You should Google that, too.
hawkeye10
 
  -1  
Reply Thu 2 Feb, 2012 01:52 am
@msolga,
Quote:
Actually it is over-use of antibiotics in exported food which is a major problem.


Which is "miss using"....I take it that English is not your native language.
izzythepush
 
  1  
Reply Thu 2 Feb, 2012 02:39 am
@hawkeye10,
Maybe she's from Arazona. And it's misusing, just the one s.
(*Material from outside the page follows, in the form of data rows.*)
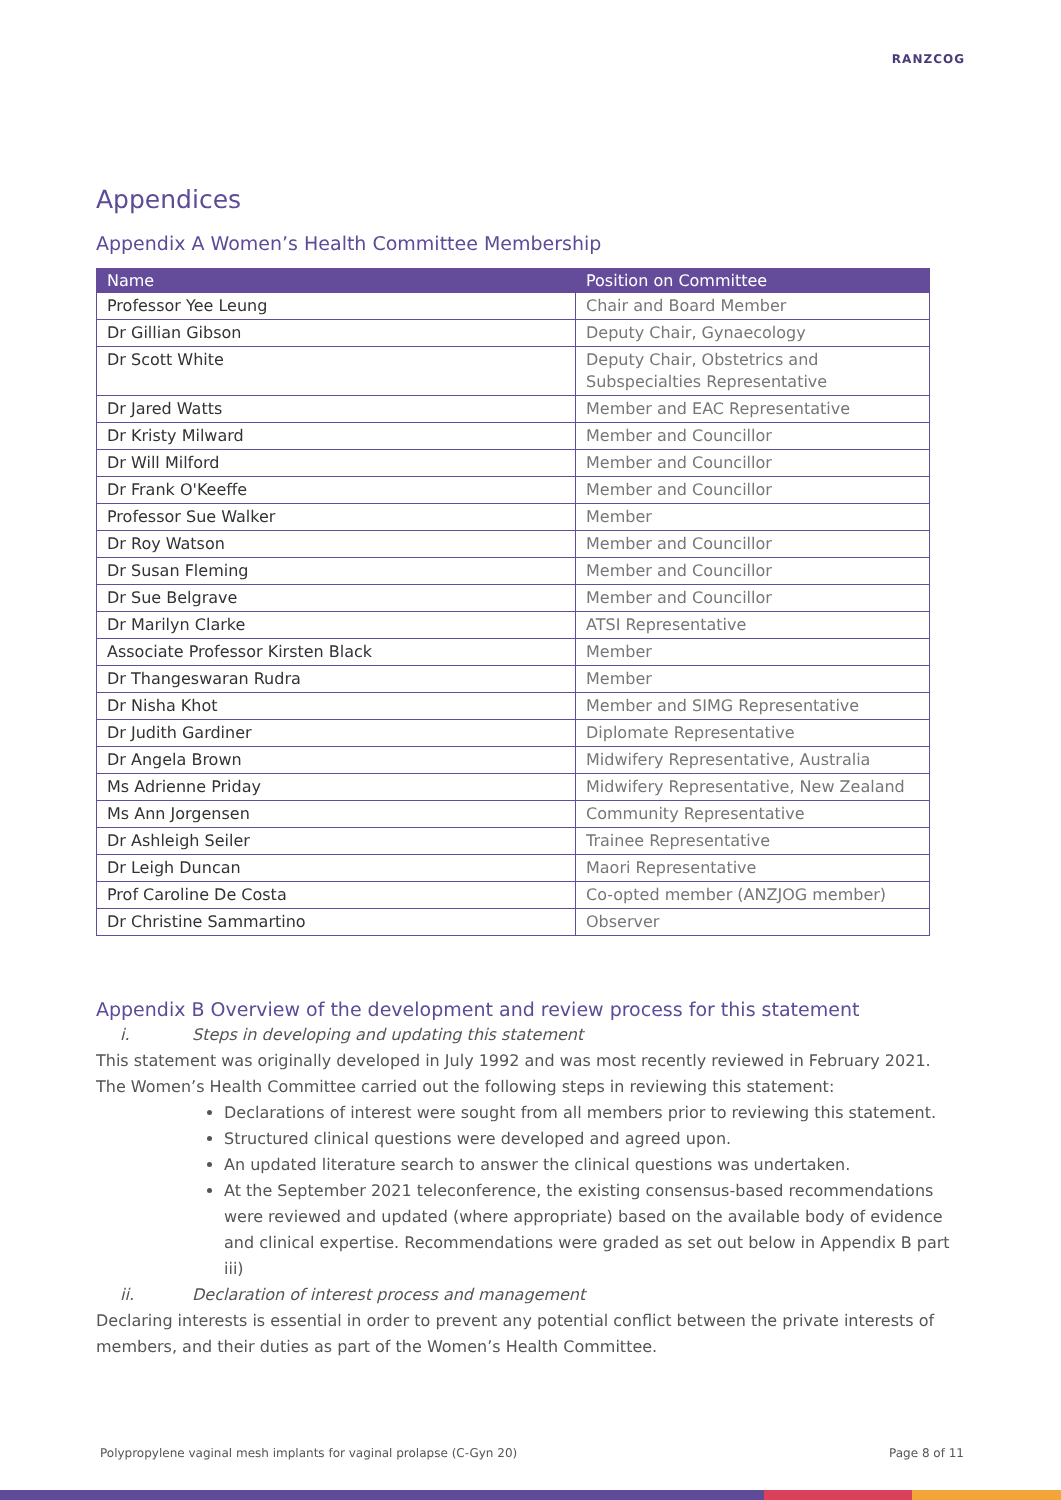RANZCOG
Appendices
Appendix A Women’s Health Committee Membership
| Name | Position on Committee |
| --- | --- |
| Professor Yee Leung | Chair and Board Member |
| Dr Gillian Gibson | Deputy Chair, Gynaecology |
| Dr Scott White | Deputy Chair, Obstetrics and Subspecialties Representative |
| Dr Jared Watts | Member and EAC Representative |
| Dr Kristy Milward | Member and Councillor |
| Dr Will Milford | Member and Councillor |
| Dr Frank O'Keeffe | Member and Councillor |
| Professor Sue Walker | Member |
| Dr Roy Watson | Member and Councillor |
| Dr Susan Fleming | Member and Councillor |
| Dr Sue Belgrave | Member and Councillor |
| Dr Marilyn Clarke | ATSI Representative |
| Associate Professor Kirsten Black | Member |
| Dr Thangeswaran Rudra | Member |
| Dr Nisha Khot | Member and SIMG Representative |
| Dr Judith Gardiner | Diplomate Representative |
| Dr Angela Brown | Midwifery Representative, Australia |
| Ms Adrienne Priday | Midwifery Representative, New Zealand |
| Ms Ann Jorgensen | Community Representative |
| Dr Ashleigh Seiler | Trainee Representative |
| Dr Leigh Duncan | Maori Representative |
| Prof Caroline De Costa | Co-opted member (ANZJOG member) |
| Dr Christine Sammartino | Observer |
Appendix B Overview of the development and review process for this statement
i. Steps in developing and updating this statement
This statement was originally developed in July 1992 and was most recently reviewed in February 2021. The Women’s Health Committee carried out the following steps in reviewing this statement:
Declarations of interest were sought from all members prior to reviewing this statement.
Structured clinical questions were developed and agreed upon.
An updated literature search to answer the clinical questions was undertaken.
At the September 2021 teleconference, the existing consensus-based recommendations were reviewed and updated (where appropriate) based on the available body of evidence and clinical expertise. Recommendations were graded as set out below in Appendix B part iii)
ii. Declaration of interest process and management
Declaring interests is essential in order to prevent any potential conflict between the private interests of members, and their duties as part of the Women’s Health Committee.
Polypropylene vaginal mesh implants for vaginal prolapse (C-Gyn 20) Page 8 of 11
Maybe you can criticise other's English when you stop sounding like a ******* idiot.
0 Replies
 
FOUND SOUL
 
  1  
Reply Thu 2 Feb, 2012 02:44 am
@hawkeye10,
The Wild was meant to be, how to conserve geez I don't know..

Farming shirts me, it's either for money or they feed anything with stuff that isn't good for us.

Does that make me an organic lover? How expensive is that these days? IDK...

msolga
 
  2  
Reply Thu 2 Feb, 2012 03:05 am
@hawkeye10,
Quote:
Which is "miss using"....I take it that English is not your native language.

I take it that you're a nit-picker when you can't think of a decent argument to counter someone else's?
Best to get things right if you're going to nit-pick, though ...

Overuse (or over-use) means using too much, more than necessary ....
Check Google. You'll find lots of examples.

Quote:
“The consequence of antibiotic overuse is that we may have no drug to use in the future,” Xiao said. “A survey shows the abuse of antibiotics doubles the risk of infection and the mortality rate and raises the price of medical care two to three times.”

http://www.infoyu.net/NewsCenter/QualityControl/11-4-26-30.html

You can "miss use" (or misuse) antibiotics without "over-using" them, you know.



0 Replies
 
Setanta
 
  1  
Reply Thu 2 Feb, 2012 03:17 am
@FOUND SOUL,
Farming may "shirt" you, but odds are you'd starve were it not for farming, without regard to how "responsible" one may allege farmers to be, and without regard to what they are farming.